__Given data__:
=== Section Start ===
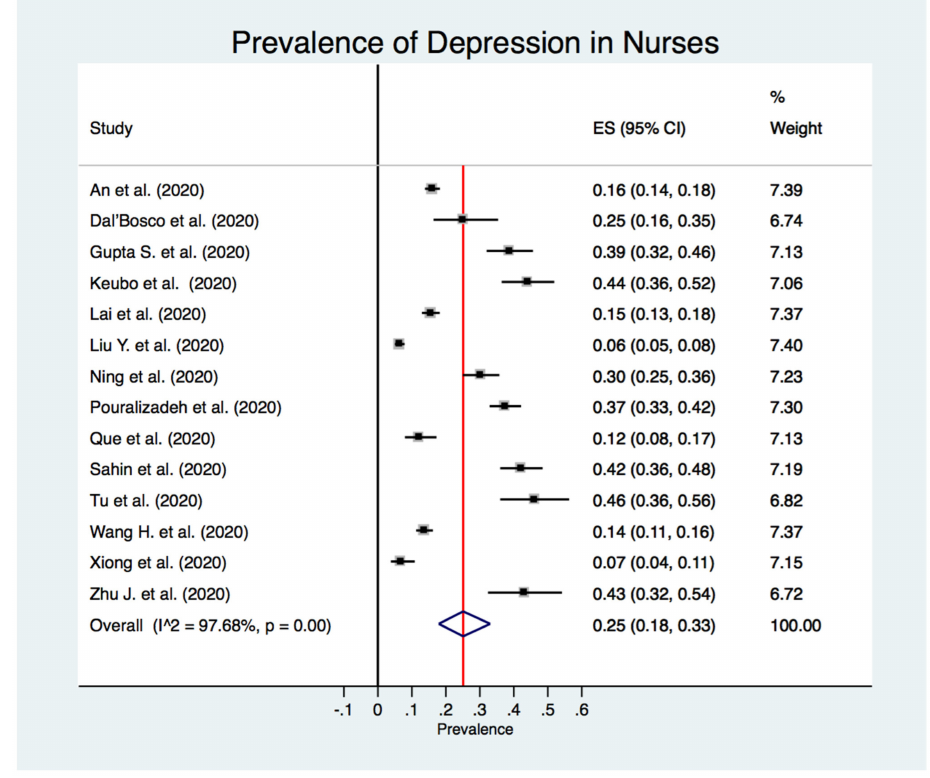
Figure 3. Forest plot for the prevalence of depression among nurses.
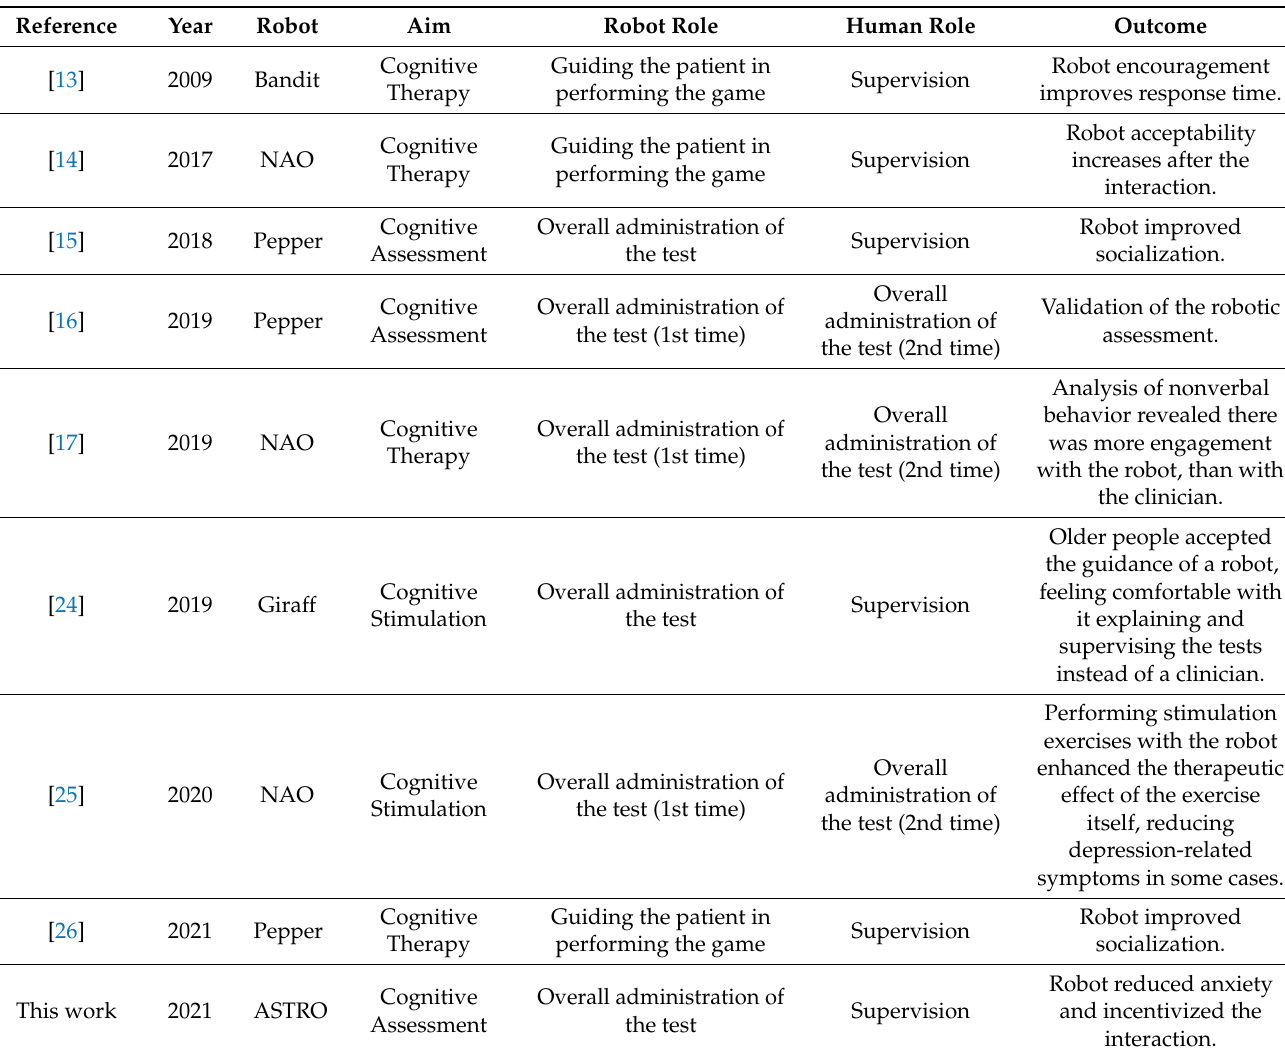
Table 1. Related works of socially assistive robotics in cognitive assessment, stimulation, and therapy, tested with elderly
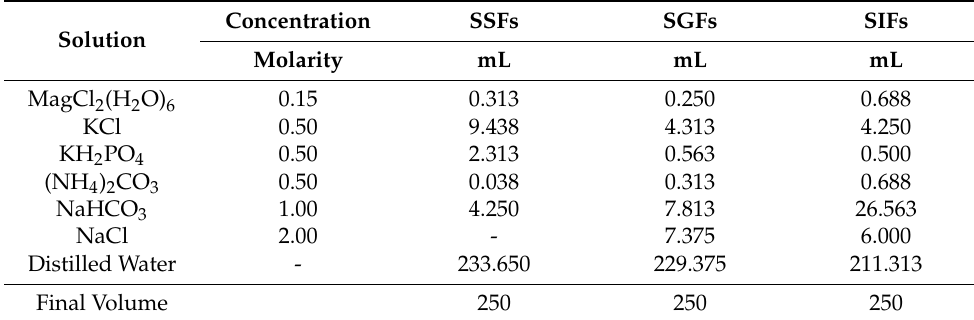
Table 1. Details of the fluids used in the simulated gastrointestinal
=== Section End ===
__What you will do__:
Leave every image out when you return the material above word for word.

__Task response__:
Figure 3. Forest plot for the prevalence of depression among nurses.
Table 1. Related works of socially assistive robotics in cognitive assessment, stimulation, and therapy, tested with elderly
Table 1. Details of the fluids used in the simulated gastrointestinal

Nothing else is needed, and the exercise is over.